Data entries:

[Start of Attachment]

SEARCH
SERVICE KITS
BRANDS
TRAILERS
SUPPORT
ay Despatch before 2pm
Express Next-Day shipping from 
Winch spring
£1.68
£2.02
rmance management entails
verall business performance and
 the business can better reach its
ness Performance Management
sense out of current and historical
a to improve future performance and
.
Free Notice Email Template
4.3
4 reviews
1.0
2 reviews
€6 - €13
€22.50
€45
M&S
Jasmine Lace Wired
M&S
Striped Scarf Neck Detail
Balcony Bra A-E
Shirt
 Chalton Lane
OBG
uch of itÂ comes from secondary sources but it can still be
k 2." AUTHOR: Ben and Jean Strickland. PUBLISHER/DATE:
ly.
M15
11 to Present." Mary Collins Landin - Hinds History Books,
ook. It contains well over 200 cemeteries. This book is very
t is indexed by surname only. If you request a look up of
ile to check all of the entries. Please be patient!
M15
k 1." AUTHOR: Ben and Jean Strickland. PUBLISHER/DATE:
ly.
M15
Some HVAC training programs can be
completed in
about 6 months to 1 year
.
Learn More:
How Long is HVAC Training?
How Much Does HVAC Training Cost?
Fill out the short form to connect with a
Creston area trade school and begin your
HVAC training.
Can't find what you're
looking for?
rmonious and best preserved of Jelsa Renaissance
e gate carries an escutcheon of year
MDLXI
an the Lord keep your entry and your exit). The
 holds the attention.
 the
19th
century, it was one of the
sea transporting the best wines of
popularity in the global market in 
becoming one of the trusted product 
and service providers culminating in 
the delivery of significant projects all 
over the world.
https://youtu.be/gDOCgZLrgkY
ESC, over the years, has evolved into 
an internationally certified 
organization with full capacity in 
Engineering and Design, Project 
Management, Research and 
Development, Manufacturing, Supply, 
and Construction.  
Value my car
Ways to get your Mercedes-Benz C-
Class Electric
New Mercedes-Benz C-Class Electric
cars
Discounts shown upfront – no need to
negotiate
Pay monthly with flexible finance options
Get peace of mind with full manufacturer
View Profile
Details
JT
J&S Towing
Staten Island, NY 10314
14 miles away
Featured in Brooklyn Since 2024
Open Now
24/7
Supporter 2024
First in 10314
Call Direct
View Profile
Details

[End of Attachment]

▸ Exercise
The records above should be repeated exactly. Print them all.

▸ Result of this task
SEARCH
SERVICE KITS
BRANDS
TRAILERS
SUPPORT
ay Despatch before 2pm
Express Next-Day shipping from 
Winch spring
£1.68
£2.02
rmance management entails
verall business performance and
 the business can better reach its
ness Performance Management
sense out of current and historical
a to improve future performance and
.
Free Notice Email Template
4.3
4 reviews
1.0
2 reviews
€6 - €13
€22.50
€45
M&S
Jasmine Lace Wired
M&S
Striped Scarf Neck Detail
Balcony Bra A-E
Shirt
 Chalton Lane
OBG
uch of itÂ comes from secondary sources but it can still be
k 2." AUTHOR: Ben and Jean Strickland. PUBLISHER/DATE:
ly.
M15
11 to Present." Mary Collins Landin - Hinds History Books,
ook. It contains well over 200 cemeteries. This book is very
t is indexed by surname only. If you request a look up of
ile to check all of the entries. Please be patient!
M15
k 1." AUTHOR: Ben and Jean Strickland. PUBLISHER/DATE:
ly.
M15
Some HVAC training programs can be
completed in
about 6 months to 1 year
.
Learn More:
How Long is HVAC Training?
How Much Does HVAC Training Cost?
Fill out the short form to connect with a
Creston area trade school and begin your
HVAC training.
Can't find what you're
looking for?
rmonious and best preserved of Jelsa Renaissance
e gate carries an escutcheon of year
MDLXI
an the Lord keep your entry and your exit). The
 holds the attention.
 the
19th
century, it was one of the
sea transporting the best wines of
popularity in the global market in 
becoming one of the trusted product 
and service providers culminating in 
the delivery of significant projects all 
over the world.
https://youtu.be/gDOCgZLrgkY
ESC, over the years, has evolved into 
an internationally certified 
organization with full capacity in 
Engineering and Design, Project 
Management, Research and 
Development, Manufacturing, Supply, 
and Construction.  
Value my car
Ways to get your Mercedes-Benz C-
Class Electric
New Mercedes-Benz C-Class Electric
cars
Discounts shown upfront – no need to
negotiate
Pay monthly with flexible finance options
Get peace of mind with full manufacturer
View Profile
Details
JT
J&S Towing
Staten Island, NY 10314
14 miles away
Featured in Brooklyn Since 2024
Open Now
24/7
Supporter 2024
First in 10314
Call Direct
View Profile
Details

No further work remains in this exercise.